Some previous steps are:

- Adaptive send assistance

  This feature was introduced in 7.5 that made it possible for all threads

  to assist the send threads to send messages on sockets. The main input to

  the adaptive algorithm is the amount of CPU time spent in each thread for

  normal execution, sleeping, assisting send threads.

- Adaptive in-memory checkpoint speed

  This feature adapts the speed of checkpoints based on the amount of write

  activity in NDB Cluster.

- Adaptive CPU spinning

  This is introduced in 8.0.20 and will be presented in separate blog.

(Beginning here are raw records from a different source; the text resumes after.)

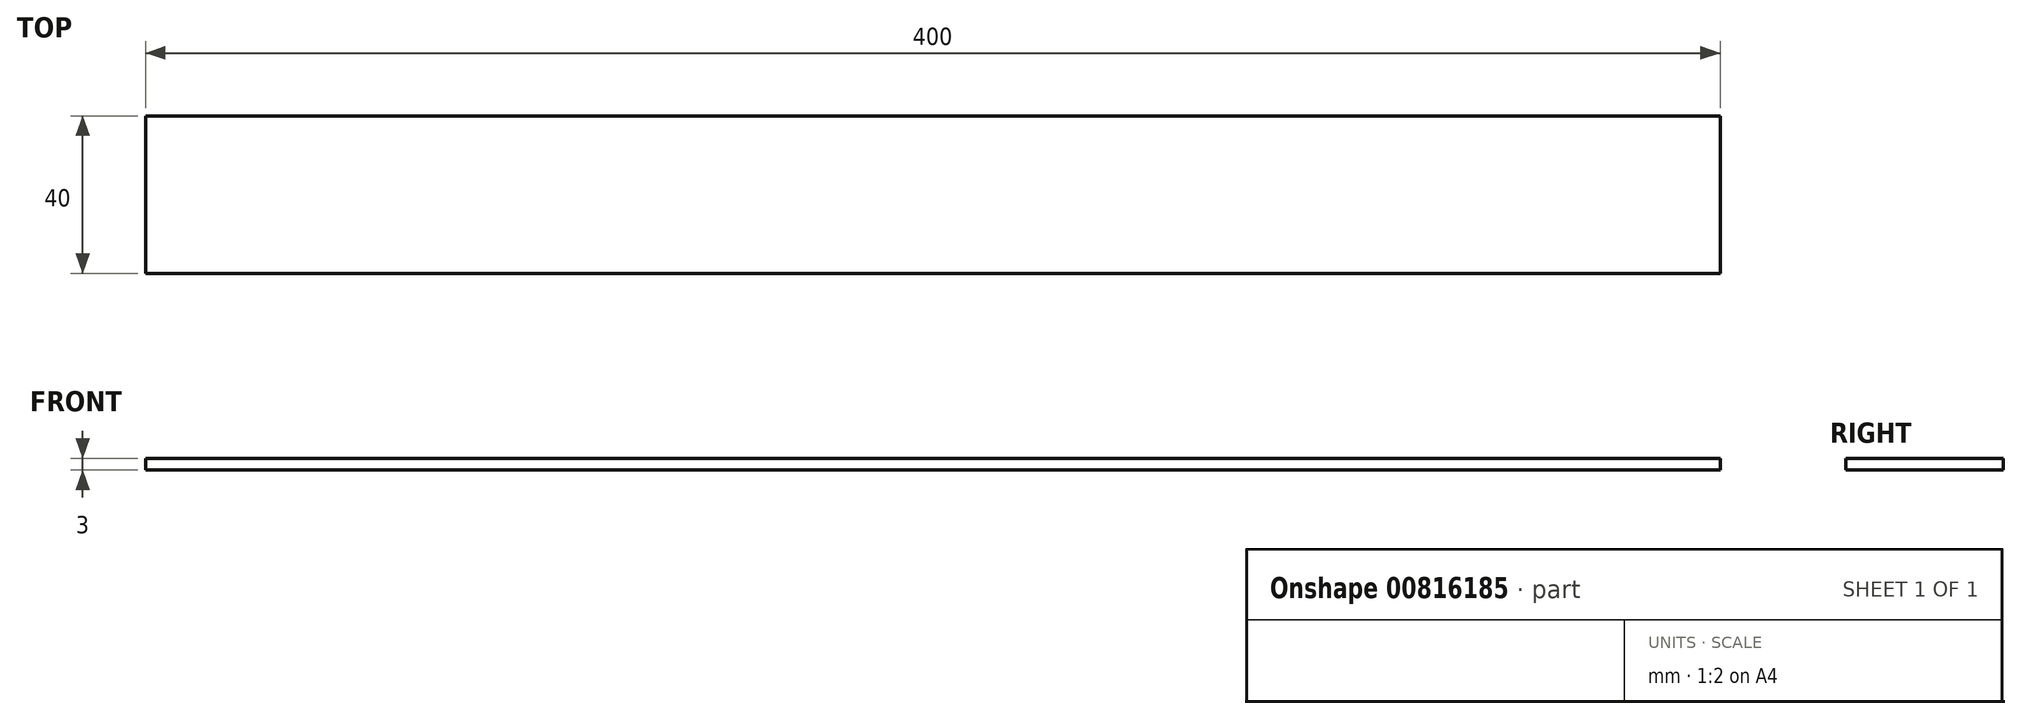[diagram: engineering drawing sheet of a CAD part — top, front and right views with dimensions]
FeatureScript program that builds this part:
annotation { "Feature Type Name" : "Feature", "Feature Type Description" : "" }
export const myFeature = defineFeature(function(context is Context, id is Id, definition is map)
    precondition{}
    {
        {
            var Q0;
            Q0=qCreatedBy(makeId("Top.planeOp"),FACE);
            var sketch = newSketch(context, id + "F0", { "sketchPlane" : qUnion([Q0])});
            skLineSegment(sketch, "E0.bottom", {"start": v(200, 20) * mm, "end": v(-200, 20) * mm});
            skLineSegment(sketch, "E0.top", {"start": v(200, -20) * mm, "end": v(-200, -20) * mm});
            skLineSegment(sketch, "E0.left", {"start": v(200, 20) * mm, "end": v(200, -20) * mm});
            skLineSegment(sketch, "E0.right", {"start": v(-200, 20) * mm, "end": v(-200, -20) * mm});
            skPoint(sketch, "E0.middle", {"position": v(0, 0) * mm});
            skSolve(sketch);
        }
        {
            var Q0;
            Q0=makeQuery(id+"F0.imprint","IMPRINT",FACE,{"disambiguationData":[TD([[makeQuery(id+"F0.imprint","IMPRINT",EDGE,{"derivedFrom":sQuery(id+"F0.wireOp",EDGE,"E0.bottom")}),1.0]])]});
            extrude(context, id + "F1", {"entities" : qUnion([Q0]), "depth" : 3 * mm, "offsetDistance" : 25 * mm});
        }
    });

Multi-socket feature in NDB Cluster

 In MySQL Cluster 8.0.20 a new feature was added that enables higher write rates

in NDB Cluster. In previous releases the communication between nodes in the same

node group was handled by one socket. This single socket was able to handle about

200-300 MBytes of write traffic between the replicas inside one node group. Thus

in clusters with many node groups the write rates can be much higher.


For most applications this doesn't represent any problem at all. However there are

certain applications that require wast amount of writes.


One such application is when NDB is used to store file data. File writes can easily

go beyond 200-300 MBytes per second. Another application is when NDB is used to

store data from measurements, stock data or other applications that require millions of

writes per second.


The solution to this problem is to simply use multiple sockets when communicating

between nodes in the same cluster. This removes the bottleneck on write rates

between nodes in the same node group. The solution is applied by default since we

haven't seen any negative effects of using it. The number of sockets will be

derived from the number of LDM threads used in the data nodes.


We have verified the feature through the use of YCSB where the data is stored in

a disk data column. This is a good representation of writes of large amounts of

file data to NDB.


The second type of verification is through DBT2, an open source variant of TPC-C

where each benchmark thread starts a new operation immediately after completing

the previous transaction. This benchmark was previously limited by the single

socket such that scaling beyond 6 LDM threads didn't improve numbers at all.

With this change we can see scaling to full bare metal servers in the Oracle Cloud

with 52 CPU cores.


Reports of those benchmarks will be in separate blogs.